WORK REQUIRED:
The pictures get dropped, while every remaining part of the listing is copied exactly.
[Opening RECORD SET section]
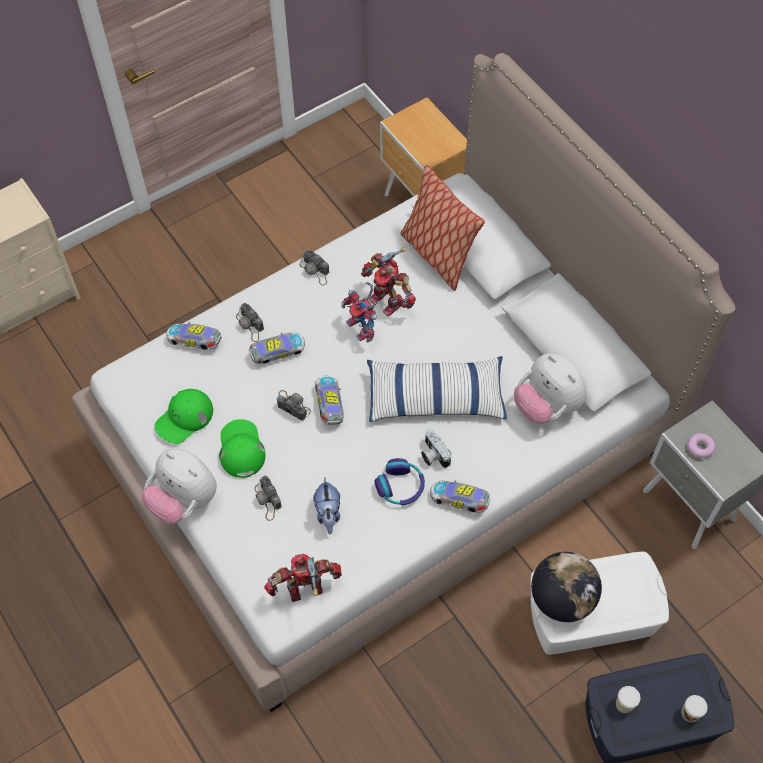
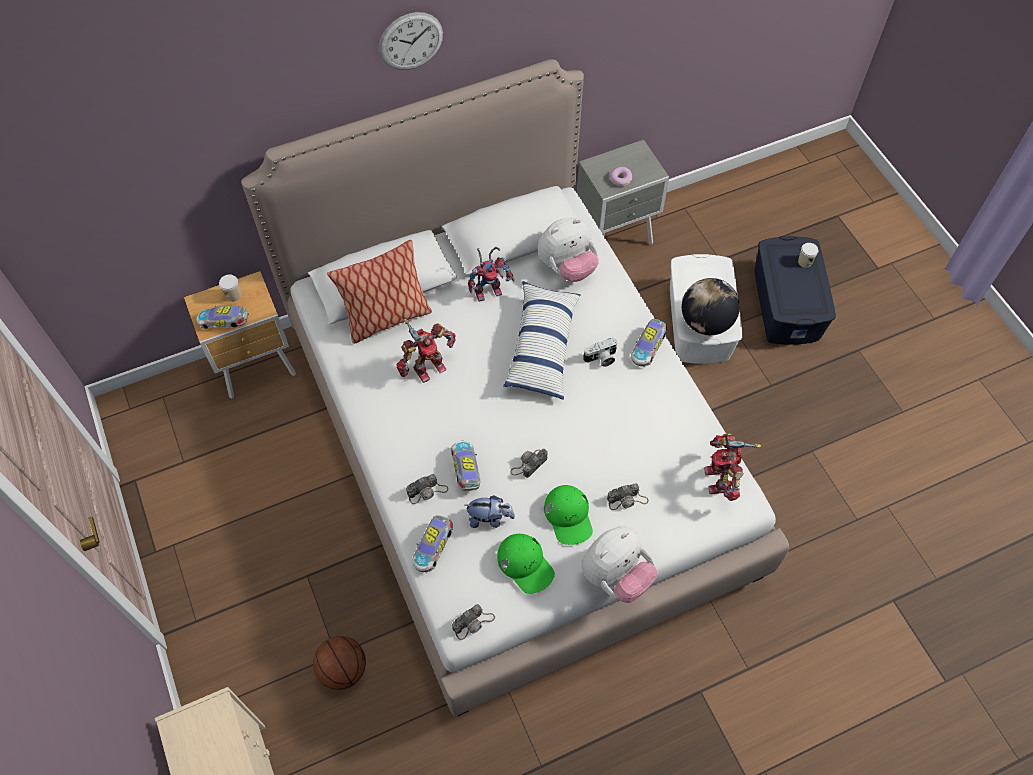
camera: 80 degrees left, 0 degrees up
green cap [219,419,266,478] -> green cap turned 105 degrees counterclockwise [544,485,593,545]
camera [299,250,330,286] -> camera moved to [452,604,495,640]
plush toy [313,478,340,534] -> plush toy moved to [465,496,515,528]
toy car [315,376,344,425] -> toy car moved to [196,306,249,329]
toy robot [341,282,380,343] -> toy robot moved to [468,247,514,302]
headphones [375,458,425,505] -> none
cup [616,686,641,713] -> cup moved to [219,274,241,302]
none -> basketball [313,636,366,690]
none -> wall clock [379,12,443,70]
[Closing RECORD SET section]
RESPONSE TO THIS EXERCISE:
camera: 80 degrees left, 0 degrees up
green cap [219,419,266,478] -> green cap turned 105 degrees counterclockwise [544,485,593,545]
camera [299,250,330,286] -> camera moved to [452,604,495,640]
plush toy [313,478,340,534] -> plush toy moved to [465,496,515,528]
toy car [315,376,344,425] -> toy car moved to [196,306,249,329]
toy robot [341,282,380,343] -> toy robot moved to [468,247,514,302]
headphones [375,458,425,505] -> none
cup [616,686,641,713] -> cup moved to [219,274,241,302]
none -> basketball [313,636,366,690]
none -> wall clock [379,12,443,70]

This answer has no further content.